(begin)

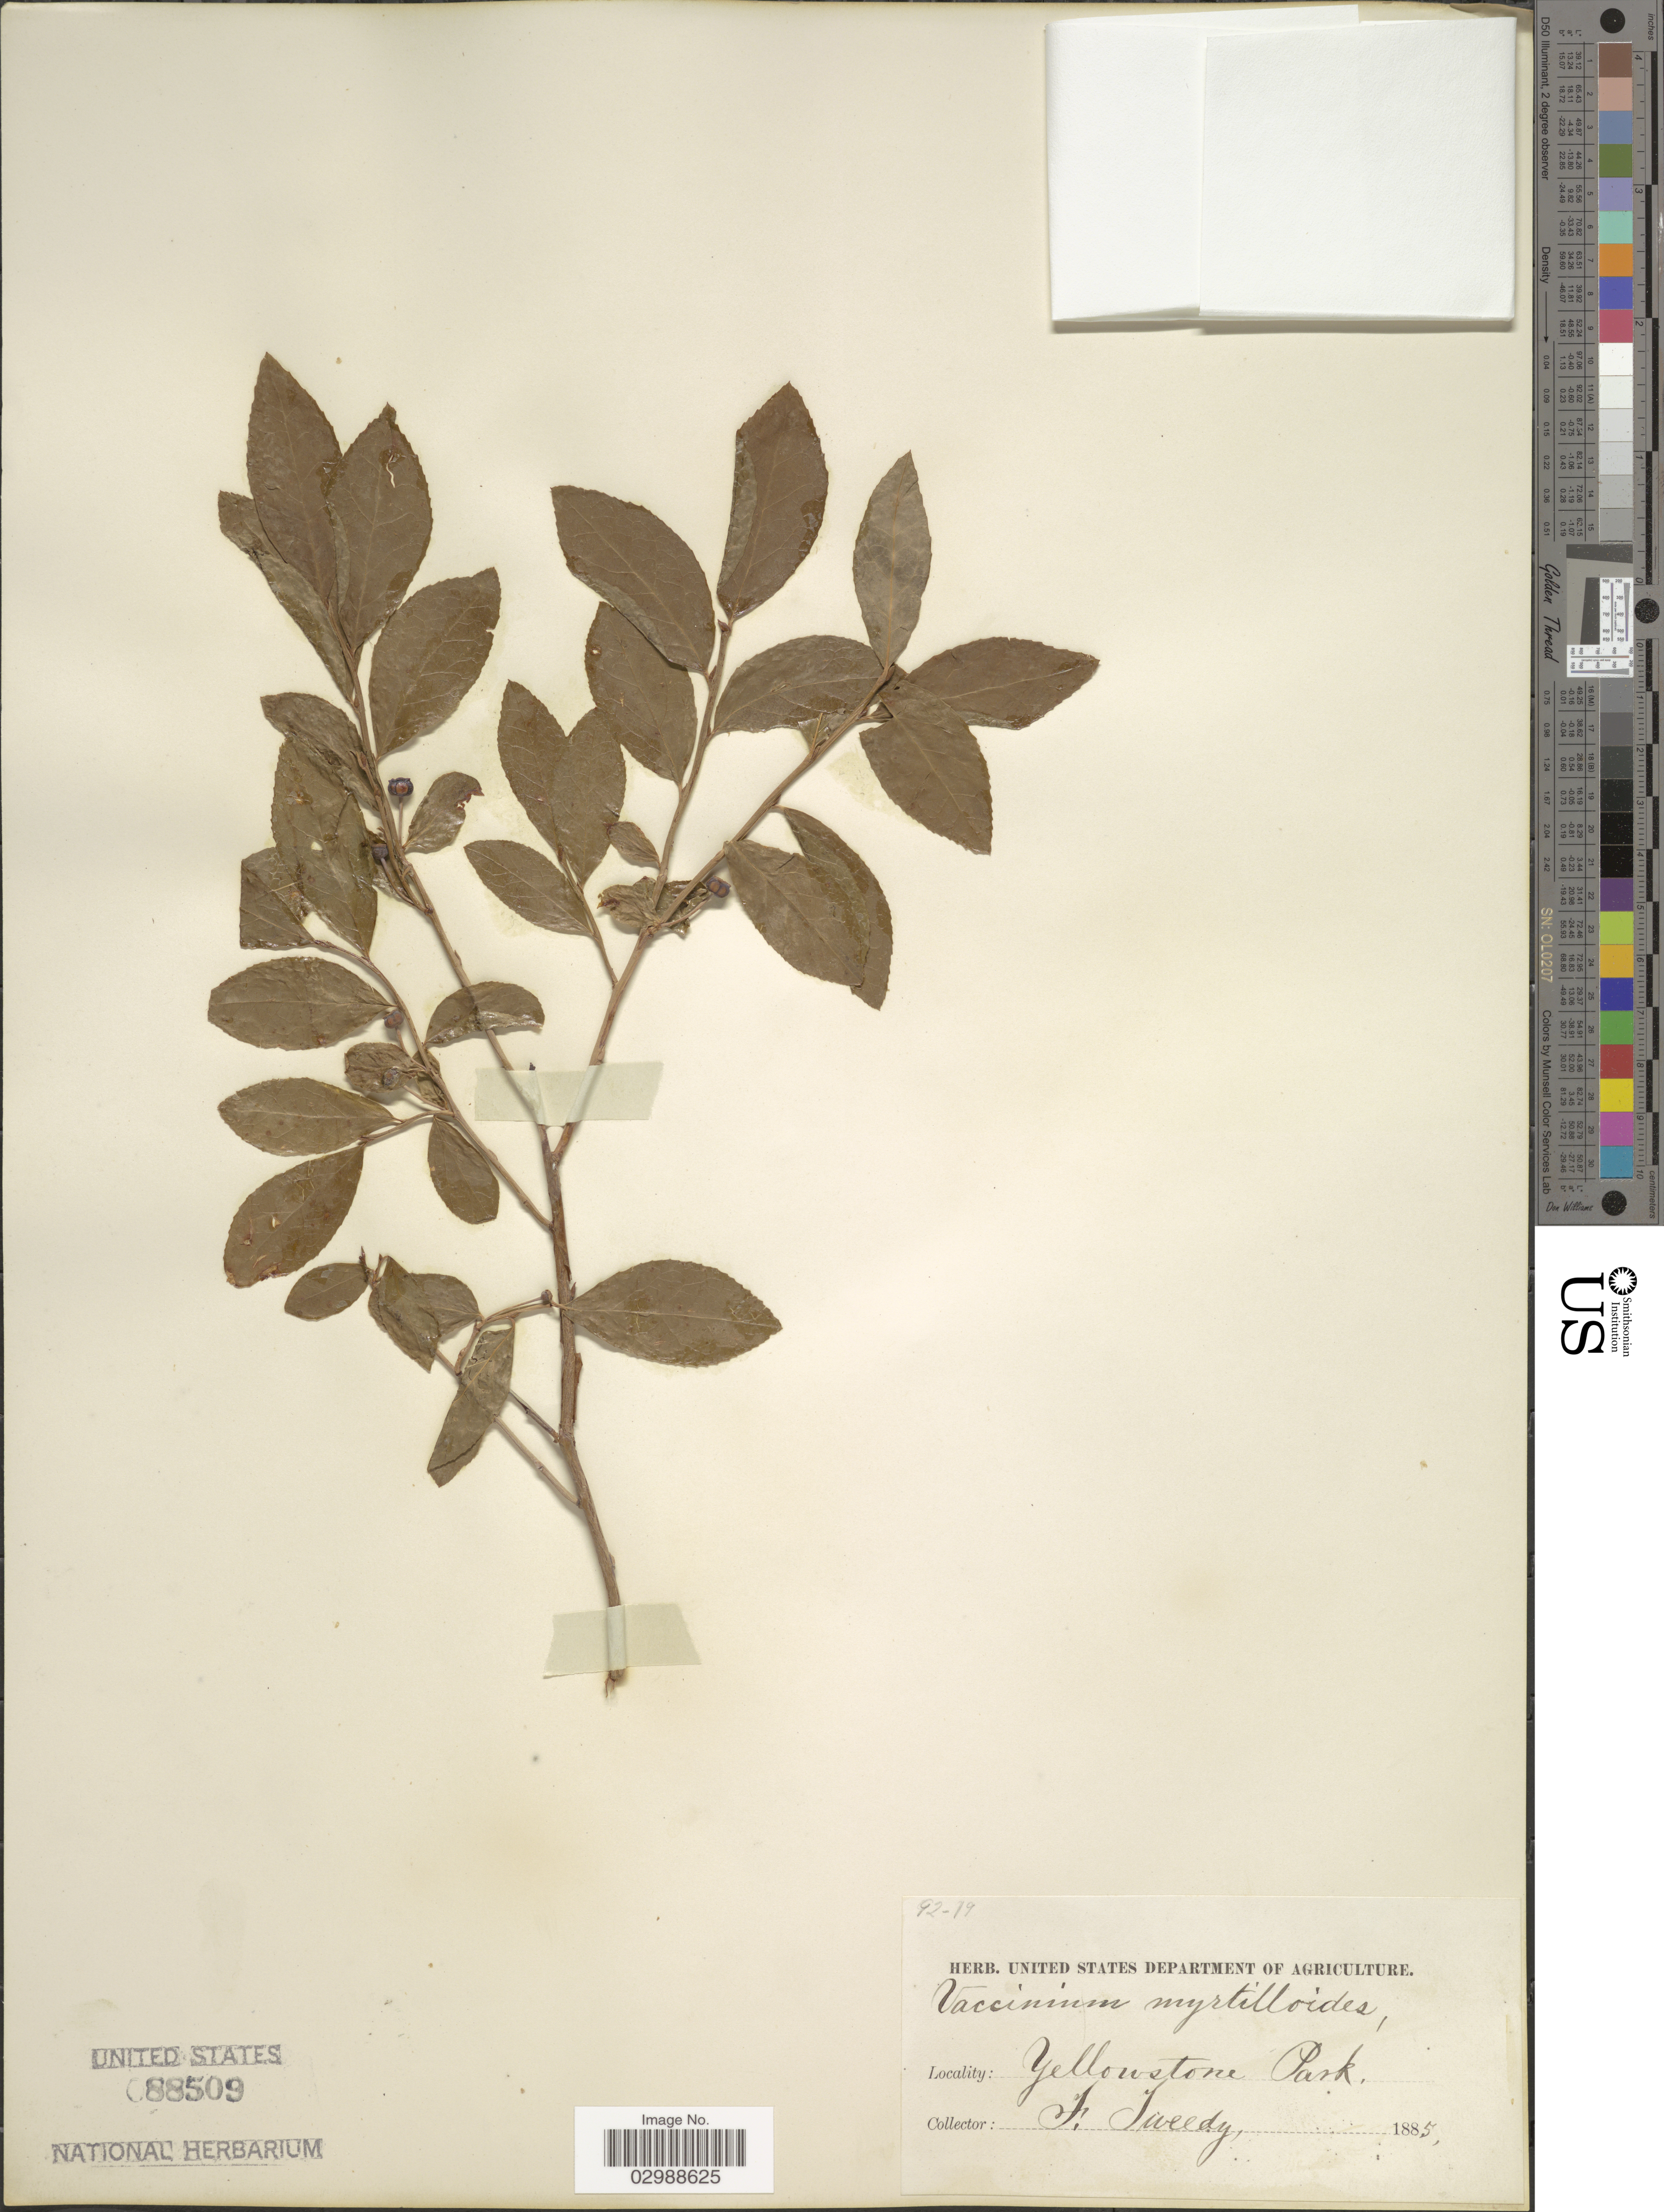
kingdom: Plantae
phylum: Tracheophyta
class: Magnoliopsida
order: Ericales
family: Ericaceae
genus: Vaccinium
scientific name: Vaccinium membranaceum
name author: Douglas ex Torr.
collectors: F. Tweedy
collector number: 92-79?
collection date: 1885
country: United States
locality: Yellowstone Park.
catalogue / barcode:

(end)

**SET EXERCISE**
Copy every row above verbatim, omitting the pictures.

**RESPONSE TO THIS EXERCISE**
kingdom: Plantae
phylum: Tracheophyta
class: Magnoliopsida
order: Ericales
family: Ericaceae
genus: Vaccinium
scientific name: Vaccinium membranaceum
name author: Douglas ex Torr.
collectors: F. Tweedy
collector number: 92-79?
collection date: 1885
country: United States
locality: Yellowstone Park.
catalogue / barcode:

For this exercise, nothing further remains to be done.